I suggest you step through your code with a debugger (easiest to use your IDE, potentially with a remote debugger, if necesssary), while running lsof side-by-side. You should eventually be able to see which thread / line of code is creating these File Descriptors.
Turns out that the node application was opening file descriptors / sockets and not closing them properly, this caused the system to hit the hard limit on open files / file descriptors. You can view the hard and soft limit like so, switch to the user that application is running as and run:
1 2 3 4 |
[nodeuser@ip-172-x-x-x ~]$ ulimit -Hn 4096 [nodeuser@ip-172-x-x-x ~]$ ulimit -Sn 1024 |
So you can see that the nodeuser has a hard limit of 4096 open files, which due to the application not properly closing them, we hit the ceiling. This explains why restarting the server or the process fixed it. It would release the open file descriptors and the system was able to open sockets again. I spoke with the developer and we researched, looks like one of the modules we were using was the cause of the issue, perhaps we were using it wrong? I found this out from this article:
https://stackoverflow.com/questions/24922745/node-js-winston-how-to-safely-drain-a-logger
Question:
I have experimented with instantiating and closing winston loggers as (half) described on https://github.com/flatiron/winston#instantiating-your-own-logger, to no avail. I run into trouble closing file transports of Winston’s – walking through it’s source code, I found that the proper way to close off a logger would seem to be the close method. I expected this to take care of closing the transport file used by the logger – however that turned out to be not so.
Varying in frequency according to node.js server load, winston would still hold on to many transport files, infinitely long after the close method had been called for them, indefinitely long after no new writes were being initiated to them. I observed that through the node.js process file descriptors table (lsof -p). Even though close has been called for a Winston logger, it would indefinitely keep the file descriptor of the log file “in use”, i.e. the log file never gets really closed.
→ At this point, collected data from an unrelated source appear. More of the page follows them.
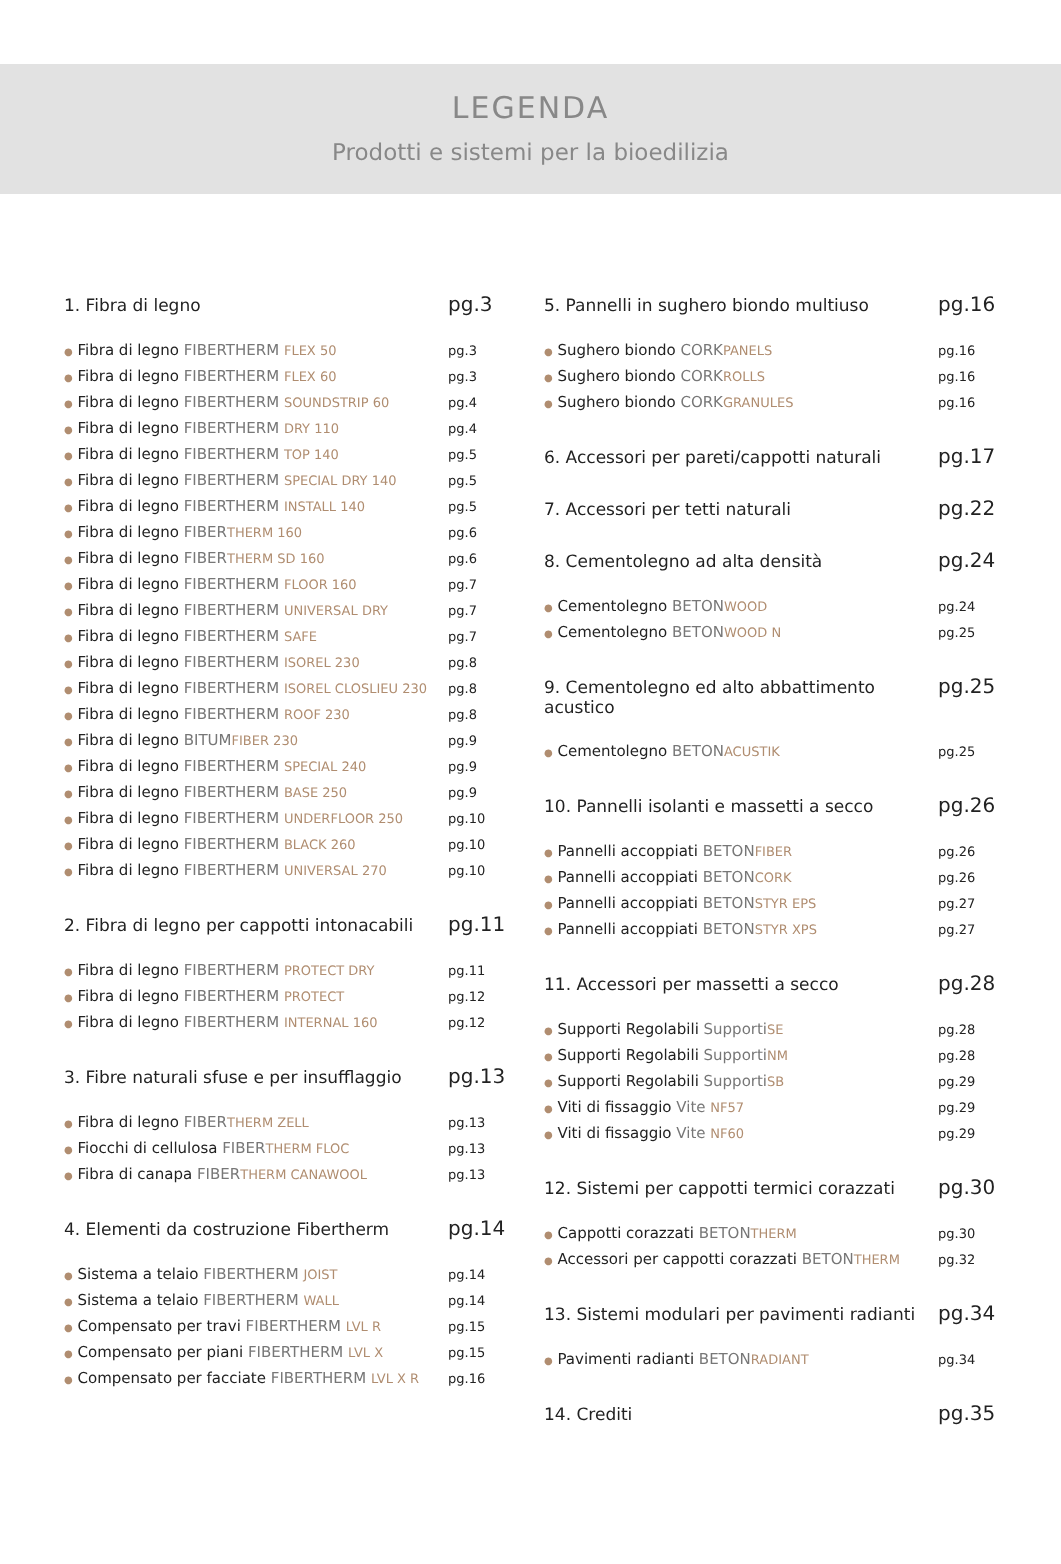LEGENDA
Prodotti e sistemi per la bioedilizia
1. Fibra di legno pg.3
● Fibra di legno FIBERTHERM FLEX 50 pg.3
● Fibra di legno FIBERTHERM FLEX 60 pg.3
● Fibra di legno FIBERTHERM SOUNDSTRIP 60 pg.4
● Fibra di legno FIBERTHERM DRY 110 pg.4
● Fibra di legno FIBERTHERM TOP 140 pg.5
● Fibra di legno FIBERTHERM SPECIAL DRY 140 pg.5
● Fibra di legno FIBERTHERM INSTALL 140 pg.5
● Fibra di legno FIBER THERM 160 pg.6
● Fibra di legno FIBER THERM SD 160 pg.6
● Fibra di legno FIBERTHERM FLOOR 160 pg.7
● Fibra di legno FIBERTHERM UNIVERSAL DRY pg.7
● Fibra di legno FIBERTHERM SAFE pg.7
● Fibra di legno FIBERTHERM ISOREL 230 pg.8
● Fibra di legno FIBERTHERM ISOREL CLOSLIEU 230 pg.8
● Fibra di legno FIBERTHERM ROOF 230 pg.8
● Fibra di legno BITUM FIBER 230 pg.9
● Fibra di legno FIBERTHERM SPECIAL 240 pg.9
● Fibra di legno FIBERTHERM BASE 250 pg.9
● Fibra di legno FIBERTHERM UNDERFLOOR 250 pg.10
● Fibra di legno FIBERTHERM BLACK 260 pg.10
● Fibra di legno FIBERTHERM UNIVERSAL 270 pg.10
2. Fibra di legno per cappotti intonacabili pg.11
● Fibra di legno FIBERTHERM PROTECT DRY pg.11
● Fibra di legno FIBERTHERM PROTECT pg.12
● Fibra di legno FIBERTHERM INTERNAL 160 pg.12
3. Fibre naturali sfuse e per insufflaggio pg.13
● Fibra di legno FIBER THERM ZELL pg.13
● Fiocchi di cellulosa FIBER THERM FLOC pg.13
● Fibra di canapa FIBER THERM CANAWOOL pg.13
4. Elementi da costruzione Fibertherm pg.14
● Sistema a telaio FIBERTHERM JOIST pg.14
● Sistema a telaio FIBERTHERM WALL pg.14
● Compensato per travi FIBERTHERM LVL R pg.15
● Compensato per piani FIBERTHERM LVL X pg.15
● Compensato per facciate FIBERTHERM LVL X R pg.16
5. Pannelli in sughero biondo multiuso pg.16
● Sughero biondo CORK PANELS pg.16
● Sughero biondo CORK ROLLS pg.16
● Sughero biondo CORK GRANULES pg.16
6. Accessori per pareti/cappotti naturali pg.17
7. Accessori per tetti naturali pg.22
8. Cementolegno ad alta densità pg.24
● Cementolegno BETON WOOD pg.24
● Cementolegno BETON WOOD N pg.25
9. Cementolegno ed alto abbattimento acustico pg.25
● Cementolegno BETON ACUSTIK pg.25
10. Pannelli isolanti e massetti a secco pg.26
● Pannelli accoppiati BETON FIBER pg.26
● Pannelli accoppiati BETON CORK pg.26
● Pannelli accoppiati BETON STYR EPS pg.27
● Pannelli accoppiati BETON STYR XPS pg.27
11. Accessori per massetti a secco pg.28
● Supporti Regolabili Supporti SE pg.28
● Supporti Regolabili Supporti NM pg.28
● Supporti Regolabili Supporti SB pg.29
● Viti di fissaggio Vite NF57 pg.29
● Viti di fissaggio Vite NF60 pg.29
12. Sistemi per cappotti termici corazzati pg.30
● Cappotti corazzati BETON THERM pg.30
● Accessori per cappotti corazzati BETON THERM pg.32
13. Sistemi modulari per pavimenti radianti pg.34
● Pavimenti radianti BETON RADIANT pg.34
14. Crediti pg.35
Thus leaking file descriptors and eventually making the node.js process bump into the ulimit (-n) limit after my application has been up for long.
Should there be a specific programming pattern for draining a Winston logger such that it can be eventually closed?
Answer:
Create only one logger instance and then derive children from it. In this case, winston will hold only one open file handler. Might also be better for performance.
So that was it, the developers agreed and set out to create a patch, problem solved.